Non-Opec Russia, which this year reduced production significantly with Opec for the first time, has been pushing for a clear message on how to exit the cuts so the market doesn't flip into a deficit too soon, prices don't rally too fast and rival US shale firms don't boost output further.

The producers' current deal, under which they are cutting supply by about 1.8 million barrels per day (bpd) in an effort to boost oil prices, expires in March.

Iranian Oil Minister Bijan Zanganeh told reporters the Organization of the Petroleum Exporting Countries had agreed to extend the cuts by nine months until the end of 2018, as largely anticipated by the market.

Opec also decided to cap the output of Nigeria and Libya at 2017 levels without deciding on figures, he added. Both countries have been previously exempt from cuts due to unrest and lower-than-normal production.

Before the meetings, Saudi Energy Minister Khalid al-Falih said it was premature to talk about exiting the cuts at least for a couple of quarters and added that OPEC would examine progress at its next regular meeting in June.

"When we get to an exit, we are going to do it very gradually ... to make sure we don’t shock the market," he said.

The Iraqi, Iranian and Angolan oil ministers also said before Thursday's meetings that a review of the deal was possible in June in case the market became too tight.

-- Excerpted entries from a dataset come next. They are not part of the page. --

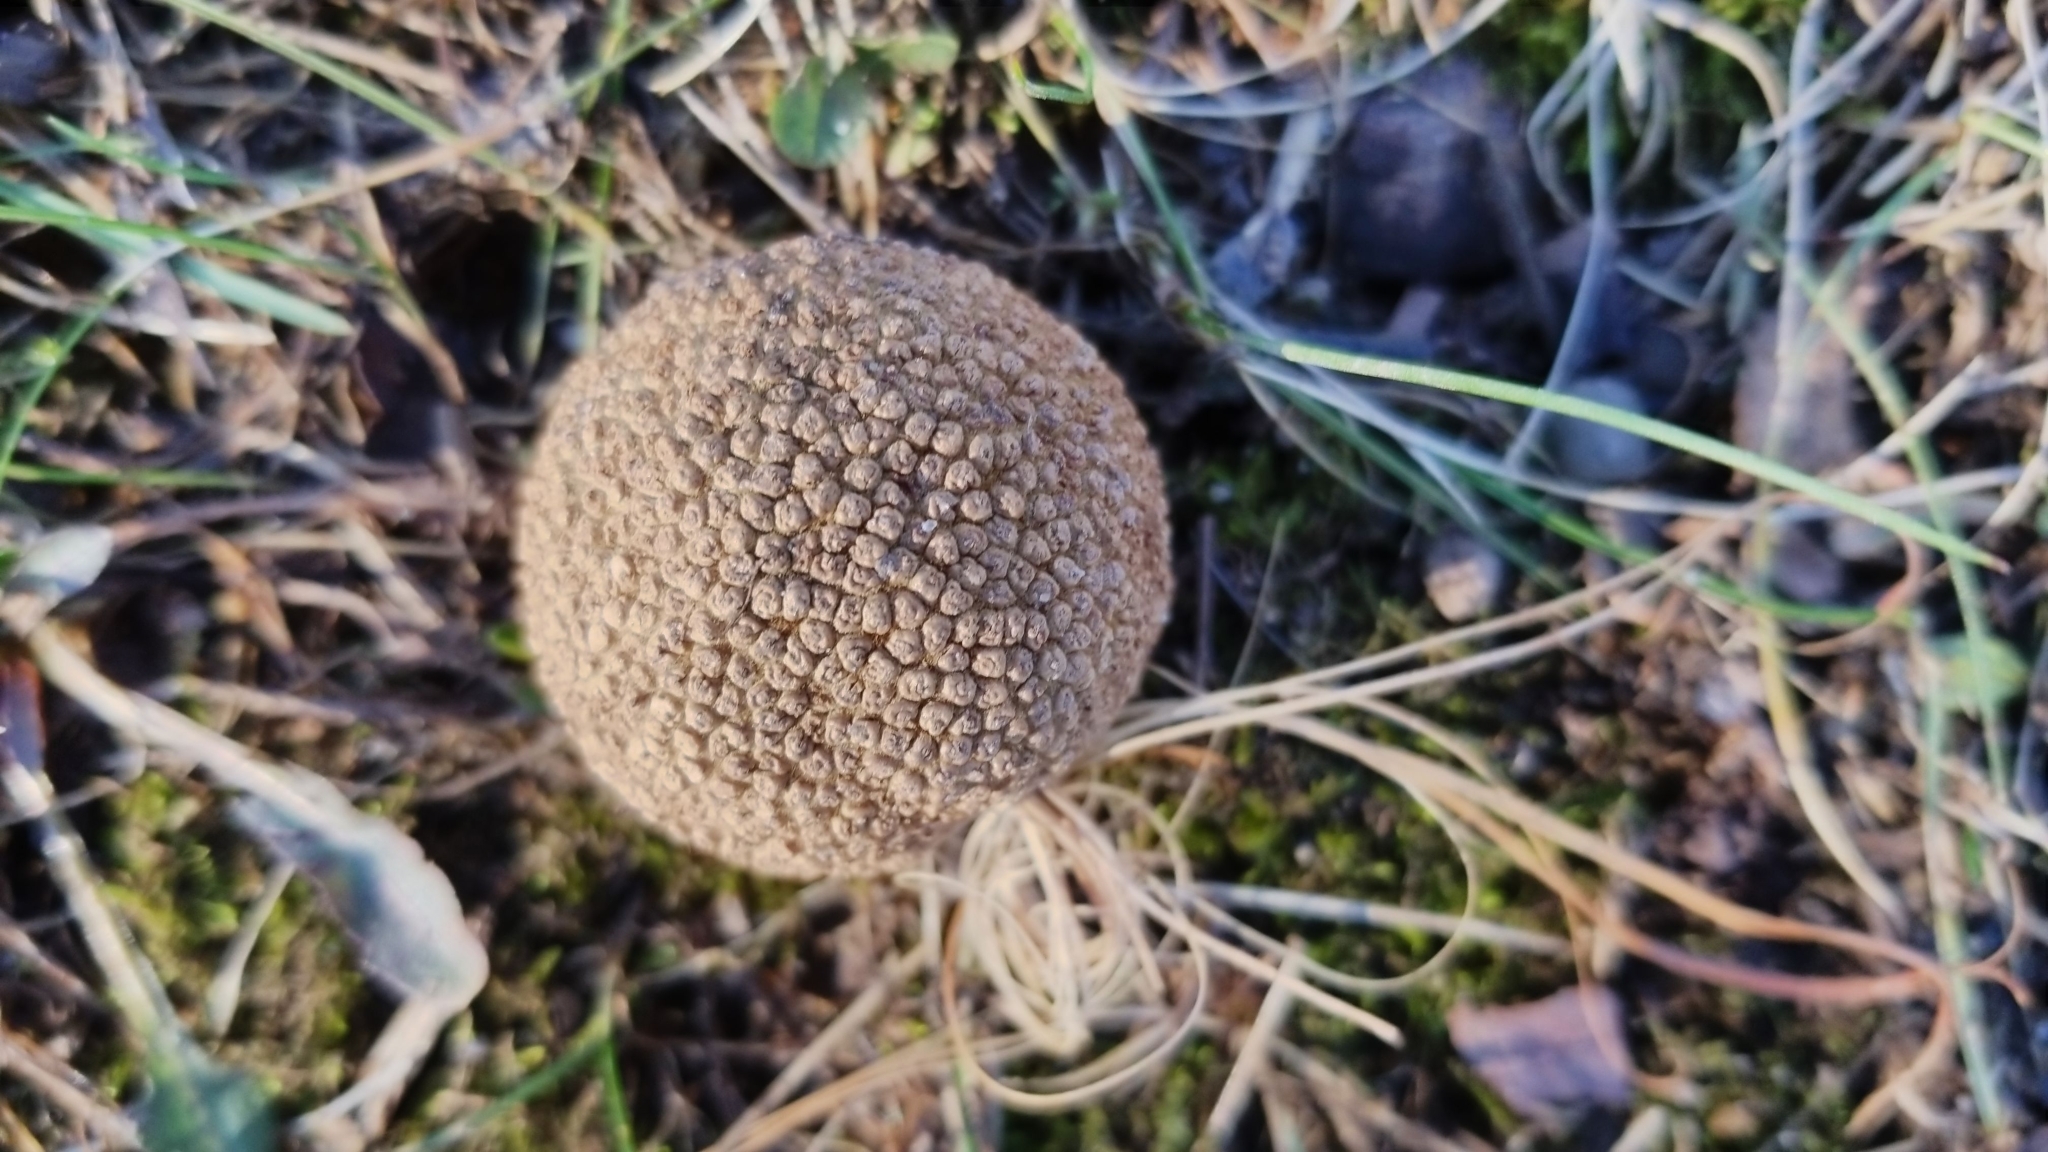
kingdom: Plantae
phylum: Tracheophyta
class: Magnoliopsida
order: Proteales
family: Platanaceae
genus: Platanus
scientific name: Platanus occidentalis
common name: American sycamore
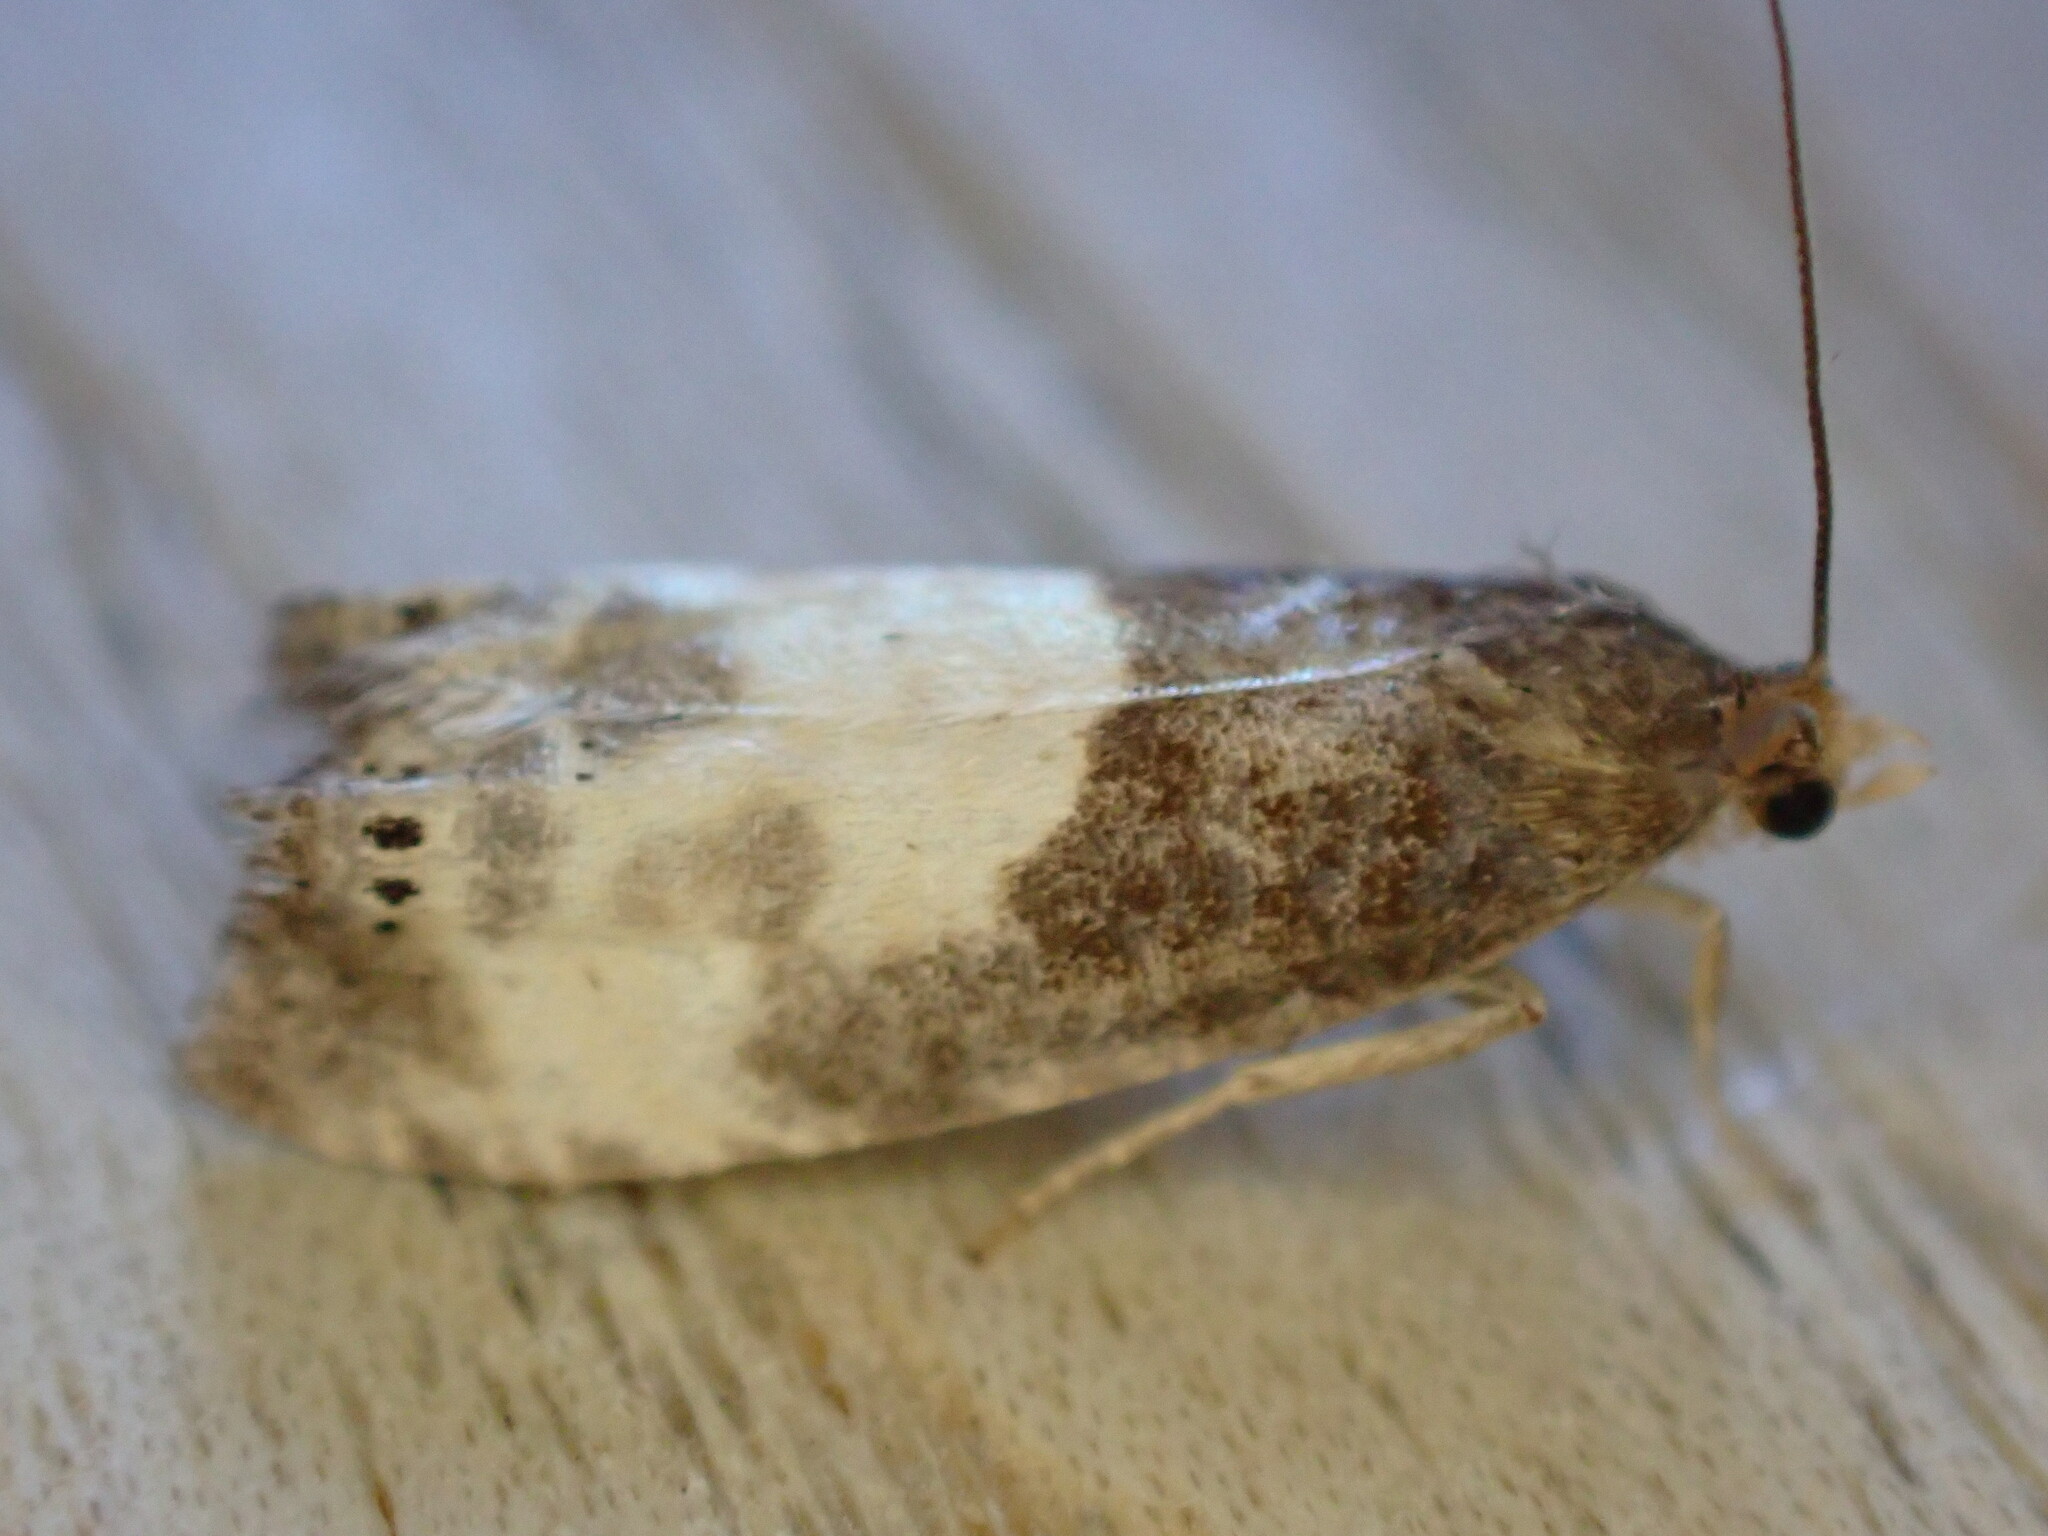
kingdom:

But Zanganeh said later no such debate had taken place at the Opec meeting. Two Opec sources confirmed the group had agreed no concrete plan for reviewing the deal in June.

International benchmark Brent crude rose more than 1% on Thursday to trade near $64 per barrel.

With oil prices rising above $60, Russia has expressed concerns that an extension for the whole of 2018 could prompt a spike in crude production in the United States, which is not participating in the deal.

Russia needs much lower oil prices to balance its budget than OPEC's leader Saudi Arabia, which is preparing a stock market listing for national energy champion Aramco next year and would hence benefit from pricier crude.